The distribution is given as less than format and contains cumulative frequency.

It means that there are $2$ students whose age is less than $6$.

There are $12$ students whose age is less than $8$(this includes students whose age is also less than $6$ i.e., $2$ students)

Also, there are $76$ students whose age is less than $18$ which means all the students whose age is less than $18$ (it contains all the students) this is called cumulative frequency.

First we have to find the class interval and frequency table.

Clearly, we can see that the age is categorized in the difference of $2$ i.e., Less than $6$, Less than $8$, Less than $10$, etc. So the class length is $2$.

Now, the given data as changed in the form as follows:

Age (in years) | ${\text{cf}}$ | ${\text{f}}$ | ${\text{f}}$ |

$4 - 6$ | $2$ | $2$ | $2$ |

$6 - 8$ | $6$ | $6 - 2 = 4$ | $4$ |

$8 - 10$ | $12$ | $12 - 6 = 6$ | $6$ |

$10 - 12$ | $22$ | $22 - 12 = 10$ | $10$ |

$12 - 14$ | $42$ | $42 - 22 = 20$ | $20$ |

$14 - 16$ | $67$ | $67 - 42 = 25$ | $25$ |

$16 - 18$ | $76$ | $67 - 76 = 9$ | $9$ |

$\sum {\text{f}} = 76$ |

First we need to find the median class, which is the value of ${\left( {\dfrac{{\text{n}}}{2}} \right)^{th}}$ observation.

On putting the values and we get,

$ \Rightarrow {\left( {\dfrac{{{\text{76}}}}{{\text{2}}}} \right)^{th}}$ Observation

$ \Rightarrow {\text{3}}{{\text{8}}^{th}}$ 4Observation

From the above table, in the column of ${\text{cf}}$, ${\text{3}}{{\text{8}}^{th}}$ observation lies in the class $12 - 14$

$\therefore $ The median class = $12 - 14$

Now, we need to apply the formula,

\[{\text{M = L + }}\dfrac{{\dfrac{{\text{n}}}{{\text{2}}}{\text{ - cf}}}}{{\text{f}}}{{ \times c}}\]

Here,

\[{\text{L }}\] = lower limit of the median class

\[{\text{n}}\] = total frequency i.e., $\sum {\text{f}} $

${\text{cf}}$= cumulative frequency of the class preceding the median class.

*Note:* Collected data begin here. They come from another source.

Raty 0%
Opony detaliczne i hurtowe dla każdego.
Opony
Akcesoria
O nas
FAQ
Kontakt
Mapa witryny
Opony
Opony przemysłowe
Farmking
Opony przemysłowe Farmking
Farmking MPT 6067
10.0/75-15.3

${\text{f}}$ = frequency of median class

${\text{c}}$= class length of median class

Now, we write the data as follows:

\[{\text{L = 12}}\]

\[{\text{n = 76}}\]

${\text{cf = 22}}$

${\text{f = 20}}$

${\text{c = 2}}$

On putting the values in the formula and we get,

\[{\text{M = L + }}\dfrac{{\dfrac{{\text{n}}}{{\text{2}}}{\text{ - cf}}}}{{\text{f}}}{{ \times c}}\]

$\Rightarrow$\[{\text{M = 12 + }}\dfrac{{\dfrac{{76}}{{\text{2}}}{\text{ - 22}}}}{{20}}{{ \times 2}}\]

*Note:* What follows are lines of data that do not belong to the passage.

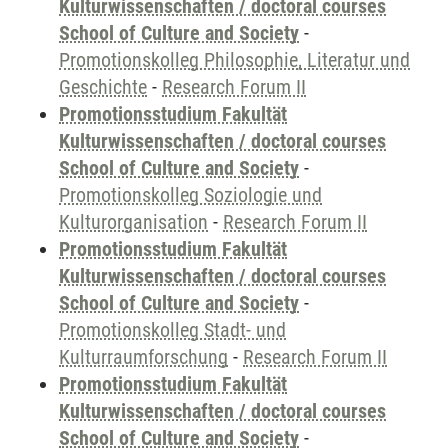
Kulturwissenschaften / doctoral courses
School of Culture and Society
-
Promotionskolleg Philosophie, Literatur und
Geschichte
-
Research Forum II
Promotionsstudium Fakultät
Kulturwissenschaften / doctoral courses
School of Culture and Society
-
Promotionskolleg Soziologie und
Kulturorganisation
-
Research Forum II
Promotionsstudium Fakultät
Kulturwissenschaften / doctoral courses
School of Culture and Society
-
Promotionskolleg Stadt- und
Kulturraumforschung
-
Research Forum II
Promotionsstudium Fakultät
Kulturwissenschaften / doctoral courses
School of Culture and Society
-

On divide the term in the numerator term and we get,

$\Rightarrow$\[{\text{M = 12 + }}\dfrac{{{\text{38 - 22}}}}{{20}}{{ \times 2}}\]

Let us subtracting the numerator term and we get,

$\Rightarrow$\[{\text{M = 12 + }}\dfrac{{{\text{16}}}}{{20}}{{ \times 2}}\]

On multiply the term and we get,

$\Rightarrow$\[{\text{M = 12 + }}\dfrac{{32}}{{20}}\]

Let us divide the term and we get

$\Rightarrow$\[{\text{M = 12 + 1}}{\text{.6}}\]

On add the term and we get,

$\Rightarrow$\[{\text{M = 1}}3.6\]

Less than = upper limit

More than = lower limit

Example:

Less than $3$ the class interval is $0 - 3$

Less than $6$ the class interval is $3 - 6$

Less than $9$ the class interval is $6 - 9$

More than $3$ the class interval is $3 - 6$

More than $6$ the class interval is $6 - 9$

More than $9$ the class interval is $9 - 12$

Always remember that while doing the less than and more than frequency, it is mandatory to find the class interval.

Students may go wrong or get confusion in finding the class interval and its difference for both less than and more than frequency.